I know every mom worries. This being my first baby, there's a whole lot of worrying going on. I'm 36+6 weeks and I know the odds are very low that anything bad will happen to LO at this point. But the worrying is driving me crazy. I constantly have dreams that I have a stillborn and wake up inconsolable. I can't even let myself be excited about meeting my baby because I don't want to get my hopes up until he's here. I know everyone says to enjoy being pregnant because taking care of a newborn is way harder. But I can see a newborn. I can feel their heartbeat or know that they're still breathing. I know it's kinda dark to think that way, but I'm hoping maybe I'm not the only one or someone can tell me wth is wrong with me.
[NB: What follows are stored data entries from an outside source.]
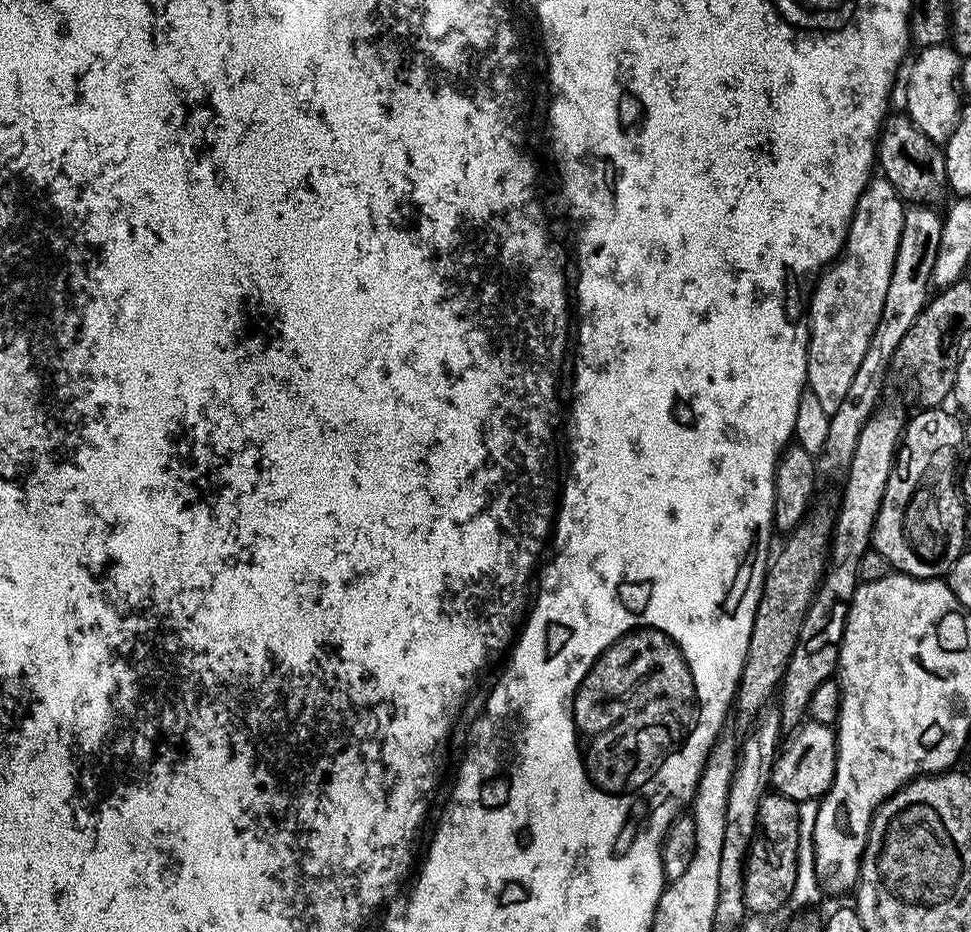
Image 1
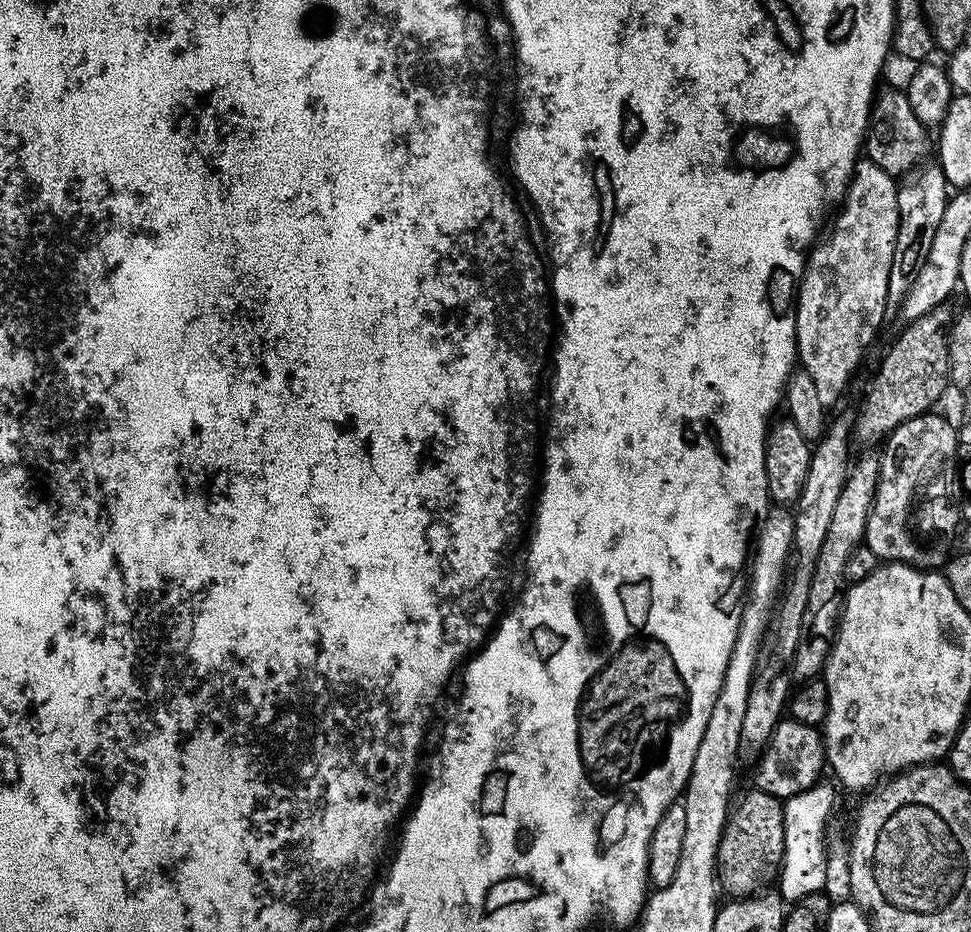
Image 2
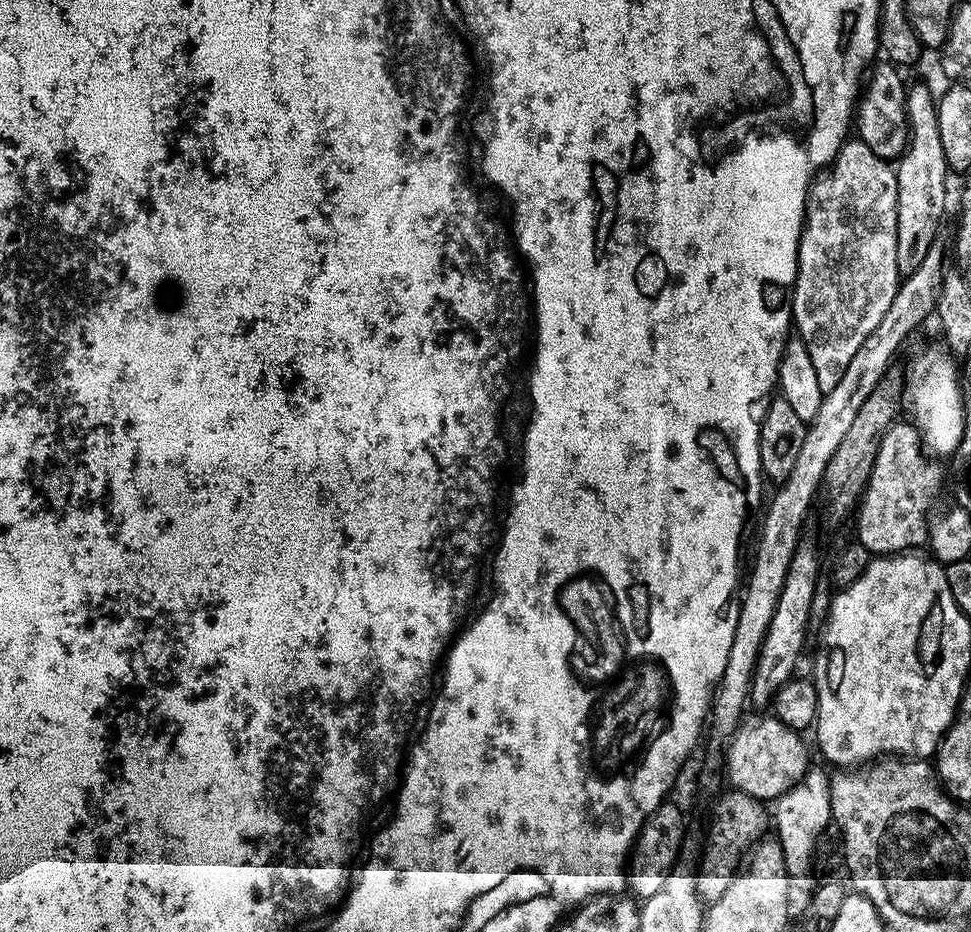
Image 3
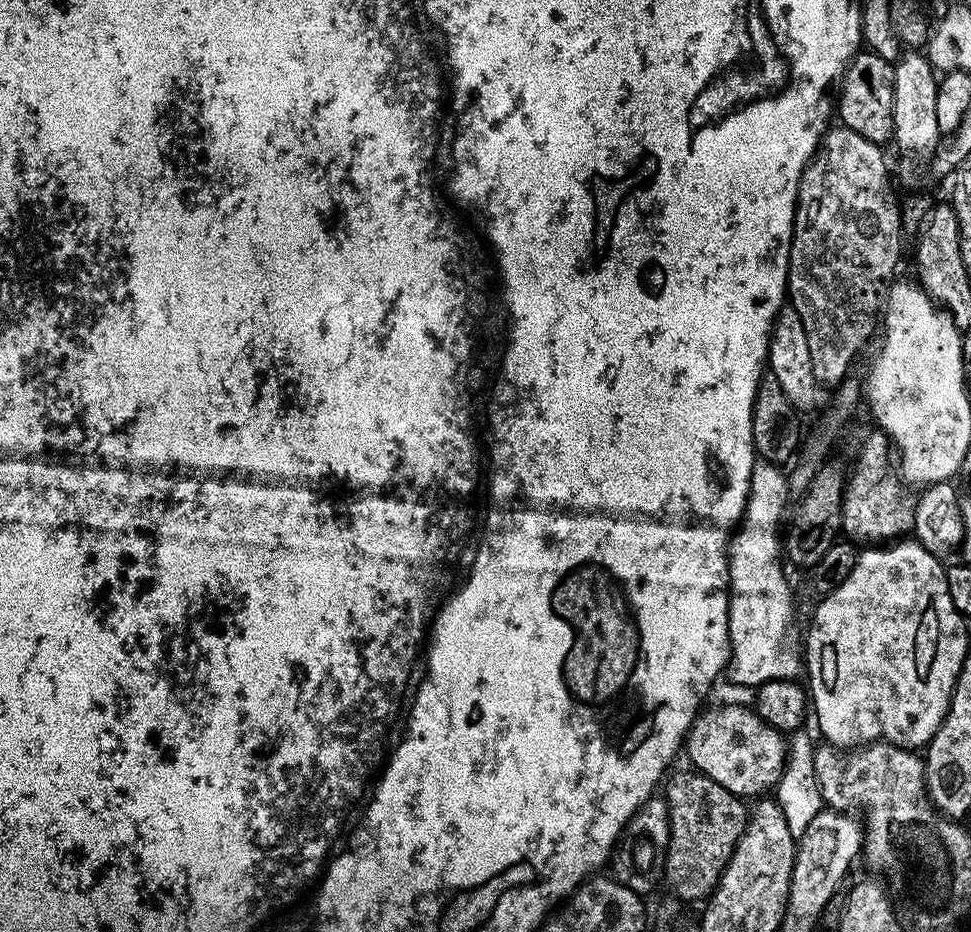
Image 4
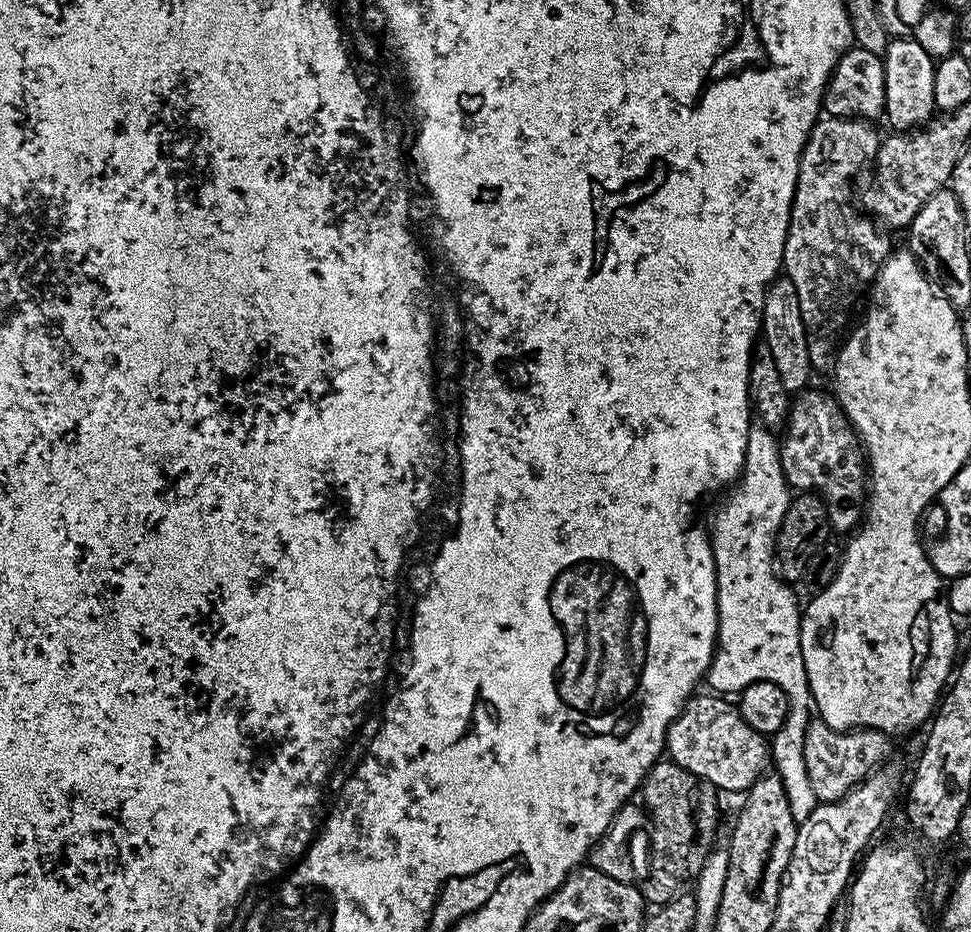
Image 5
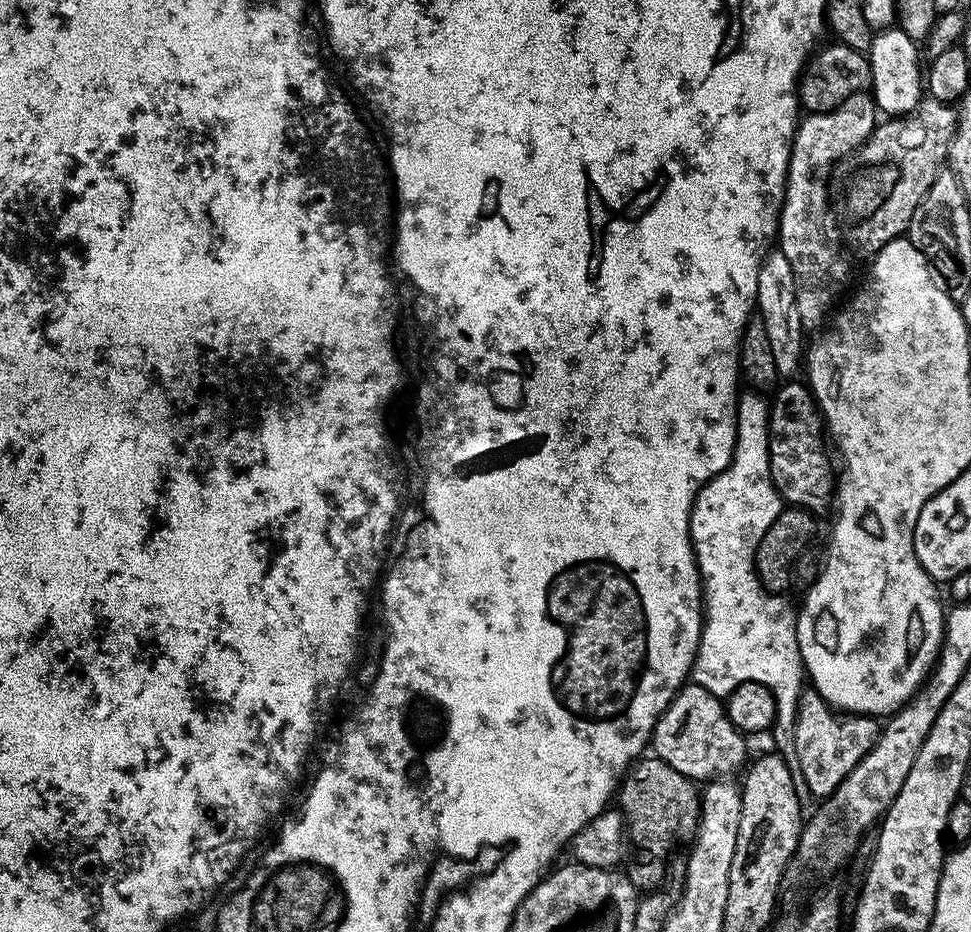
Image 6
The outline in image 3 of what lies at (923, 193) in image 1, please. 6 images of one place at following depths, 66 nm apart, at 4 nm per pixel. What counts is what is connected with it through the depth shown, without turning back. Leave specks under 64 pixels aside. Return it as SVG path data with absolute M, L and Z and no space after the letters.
M876 62L871 65L862 84L854 109L854 132L878 158L892 162L903 156L908 147L908 117L904 102L908 99L908 88L900 77L901 69L895 64Z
Re: Anybody else paranoid about miscarriage still?
Then my doctor made a really concerned face while listening to the heartbeat this morning but I think she just lost count.
I've stayed pretty calm but even at 39 weeks with absolutely no problems I don't think I'll be completely calm about it until she's here.
Sort of feel better knowing I'm not alone with my fears. Here's hoping we all have a happy and healthy last few weeks of pregnancy and healthy babies.
You are definitely not alone. This pregnancy for me was a twin pregnancy and we found out at 31w that one of the babies had passed away, so the entire rest of my pregnancy I was terrified that something would happen to the other baby. I think I would have been even if it had been a singleton pregnancy, though. Your goal is to keep baby safe and just as you can't protect them from everything once they're born, you ultimately can't protect them from everything when they're still inside you, either.
Well put, @rue while worrying does not accomplish anything it is in our nature as mommies to worry about our kids. I was a nervous wreck with my rainbow (subsequent) baby after my first was stillborn. You can only do what you can do so pay attention to your baby's movement patterns as best as you can. We can't control everything in life, you can only do your best. I would like to say that these are extremely lucky babies who are so loved and adored already by their mommies. It is refreshing when you hear so many stories on the other end of the spectrum.